Performance of stored functions

2019-03-09

Something that users coming from other database systems easily overlook is, that Postgres supports different languages for writing stored functions (and procedures). Choosing the right language can influence the performance of your functions.

The most popular language for stored functions (or procedures) is probably PL/pgSQL. But very often a function can just as well written in plain SQL which makes the it more efficient, because you get rid of the overhead of calling the PL/pgSQL engine (or any other PL language).

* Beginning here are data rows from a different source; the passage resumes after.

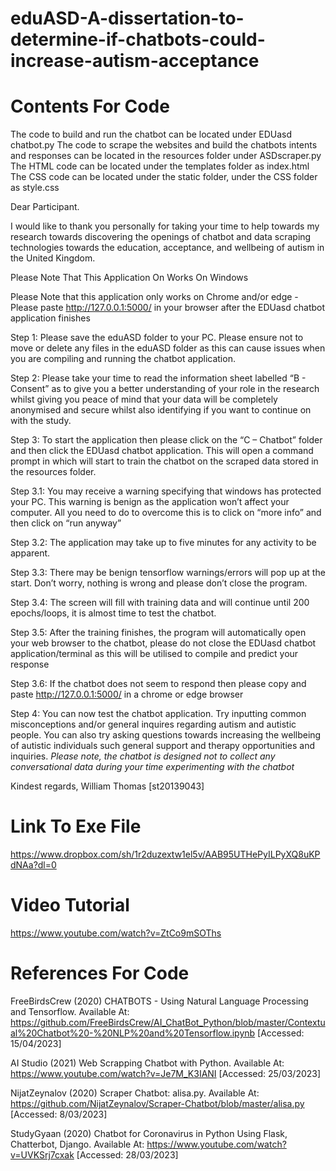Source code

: # eduASD-A-dissertation-to-determine-if-chatbots-could-increase-autism-acceptance

# Contents For Code
The code to build and run the chatbot can be located under EDUasd chatbot.py
The code to scrape the websites and build the chatbots intents and responses can be located in the resources folder under ASDscraper.py
The HTML code can be located under the templates folder as index.html
The CSS code can be located under the static folder, under the CSS folder as style.css

Dear Participant.

I would like to thank you personally for taking your time to help towards my research towards discovering the openings of chatbot and data scraping technologies towards the education, acceptance, and wellbeing of autism in the United Kingdom.

Please Note That This Application On Works On Windows

Please Note that this application only works on Chrome and/or edge - Please paste http://127.0.0.1:5000/ in your browser after the EDUasd chatbot application finishes

Step 1: Please save the eduASD folder to your PC. Please ensure not to move or delete any files in the eduASD folder as this can cause issues when you are compiling and running the chatbot application.

Step 2: Please take your time to read the information sheet labelled “B - Consent” as to give you a better understanding of your role in the research whilst giving you peace of mind that your data will be completely anonymised and secure whilst also identifying if you want to continue on with the study.

Step 3: To start the application then please click on the “C – Chatbot” folder and then click the EDUasd chatbot application. This will open a command prompt in which will start to train the chatbot on the scraped data stored in the resources folder.

Step 3.1: You may receive a warning specifying that windows has protected your PC. This warning is benign as the application won’t affect your computer. All you need to do to overcome this is to click on “more info” and then click on “run anyway”

Step 3.2: The application may take up to five minutes for any activity to be apparent.

Step 3.3: There may be benign tensorflow warnings/errors will pop up at the start. Don’t worry, nothing is wrong and please don’t close the program.

Step 3.4: The screen will fill with training data and will continue until 200 epochs/loops, it is almost time to test the chatbot.

Step 3.5: After the training finishes, the program will automatically open your web browser to the chatbot, please do not close the EDUasd chatbot application/terminal as this will be utilised to compile and predict your response

Step 3.6: If the chatbot does not seem to respond then please copy and paste http://127.0.0.1:5000/ in a chrome or edge browser

Step 4: You can now test the chatbot application. Try inputting common misconceptions and/or general inquires regarding autism and autistic people. You can also try asking questions towards increasing the wellbeing of autistic individuals such general support and therapy opportunities and inquiries.
*Please note, the chatbot is designed not to collect any conversational data during your time experimenting with the chatbot*

Kindest regards, 
William Thomas [st20139043]

# Link To Exe File

https://www.dropbox.com/sh/1r2duzextw1el5v/AAB95UTHePyILPyXQ8uKPdNAa?dl=0

# Video Tutorial

https://www.youtube.com/watch?v=ZtCo9mSOThs


# References For Code

FreeBirdsCrew (2020) CHATBOTS - Using Natural Language Processing and Tensorflow. Available At: https://github.com/FreeBirdsCrew/AI_ChatBot_Python/blob/master/Contextual%20Chatbot%20-%20NLP%20and%20Tensorflow.ipynb [Accessed: 15/04/2023]

AI Studio (2021) Web Scrapping Chatbot with Python. Available At: https://www.youtube.com/watch?v=Je7M_K3IANI [Accessed: 25/03/2023]

NijatZeynalov (2020) Scraper Chatbot: alisa.py. Available At: https://github.com/NijatZeynalov/Scraper-Chatbot/blob/master/alisa.py [Accessed: 8/03/2023]

StudyGyaan (2020) Chatbot for Coronavirus in Python Using Flask, Chatterbot, Django. Available At: https://www.youtube.com/watch?v=UVKSrj7cxak [Accessed: 28/03/2023]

The overhead can be quite substantial. Consider this simple function that does some calculation with two numbers:

create function do_stuff(p_one int, p_two int)
  returns integer
as
$$
begin
  return p_one + (p_two/2);
end;
$$
language plpgsql
immutable;

This is a pretty straightforward implementation, let’s see how fast it is by calling it 10 million times:

explain analyze
select do_stuff(i::int, i::int + 42)
from generate_series(1,10e6) as g(i);

This returns the following on my computer:

QUERY PLAN                                                                                                                      
--------------------------------------------------------------------------------------------------------------------------------
Function Scan on generate_series g  (cost=0.00..267.50 rows=1000 width=4) (actual time=1508.189..7787.481 rows=10000000 loops=1)
Planning Time: 0.037 ms                                                                                                         
Execution Time: 8098.882 ms

However the same function implemented as a SQL function:

create function do_stuff2(p_one int, p_two int)
  returns integer
as
$$
  select p_one + (p_two/2);
$$
language sql
immutable;

This now runs substantially faster:

QUERY PLAN                                                                                                                     
-------------------------------------------------------------------------------------------------------------------------------
Function Scan on generate_series g  (cost=0.00..22.50 rows=1000 width=4) (actual time=1579.476..4234.626 rows=10000000 loops=1)
Planning Time: 0.063 ms                                                                                                        
Execution Time: 4438.009 ms

Which is essentially the same runtime as if we had used the expression directly inside a SELECT statement. So the overhead of calling a SQL function is extremely low.

So, functions that don’t need loops or other procedural constructs are better implemented as a SQL function, rather than with PL/pgSQL.